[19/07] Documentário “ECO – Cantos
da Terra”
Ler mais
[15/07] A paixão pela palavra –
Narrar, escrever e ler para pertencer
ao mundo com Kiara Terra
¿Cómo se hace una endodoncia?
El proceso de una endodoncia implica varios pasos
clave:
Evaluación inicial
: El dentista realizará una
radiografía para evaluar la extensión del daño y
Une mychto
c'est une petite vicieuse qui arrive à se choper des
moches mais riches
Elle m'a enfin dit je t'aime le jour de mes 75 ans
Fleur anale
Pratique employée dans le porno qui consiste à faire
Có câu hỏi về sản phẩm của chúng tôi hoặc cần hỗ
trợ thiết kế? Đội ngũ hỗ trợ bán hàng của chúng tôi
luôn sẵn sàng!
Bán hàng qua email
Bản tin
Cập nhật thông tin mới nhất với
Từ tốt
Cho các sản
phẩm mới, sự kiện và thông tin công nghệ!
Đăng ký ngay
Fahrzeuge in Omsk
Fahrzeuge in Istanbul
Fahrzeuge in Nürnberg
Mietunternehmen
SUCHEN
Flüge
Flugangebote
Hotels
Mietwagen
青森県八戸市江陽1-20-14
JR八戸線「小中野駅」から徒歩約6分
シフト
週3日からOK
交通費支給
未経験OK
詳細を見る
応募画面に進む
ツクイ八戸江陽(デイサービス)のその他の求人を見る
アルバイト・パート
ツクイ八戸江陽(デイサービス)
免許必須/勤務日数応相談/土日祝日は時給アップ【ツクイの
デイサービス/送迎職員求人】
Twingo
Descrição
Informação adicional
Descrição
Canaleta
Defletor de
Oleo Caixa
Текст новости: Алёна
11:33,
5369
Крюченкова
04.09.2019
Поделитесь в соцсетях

──────────

> Task directions: Retype exactly the lines from the first line of the records above through the line containing "Cho các sản", both included, and nothing else.

> Solution:
[19/07] Documentário “ECO – Cantos
da Terra”
Ler mais
[15/07] A paixão pela palavra –
Narrar, escrever e ler para pertencer
ao mundo com Kiara Terra
¿Cómo se hace una endodoncia?
El proceso de una endodoncia implica varios pasos
clave:
Evaluación inicial
: El dentista realizará una
radiografía para evaluar la extensión del daño y
Une mychto
c'est une petite vicieuse qui arrive à se choper des
moches mais riches
Elle m'a enfin dit je t'aime le jour de mes 75 ans
Fleur anale
Pratique employée dans le porno qui consiste à faire
Có câu hỏi về sản phẩm của chúng tôi hoặc cần hỗ
trợ thiết kế? Đội ngũ hỗ trợ bán hàng của chúng tôi
luôn sẵn sàng!
Bán hàng qua email
Bản tin
Cập nhật thông tin mới nhất với
Từ tốt
Cho các sản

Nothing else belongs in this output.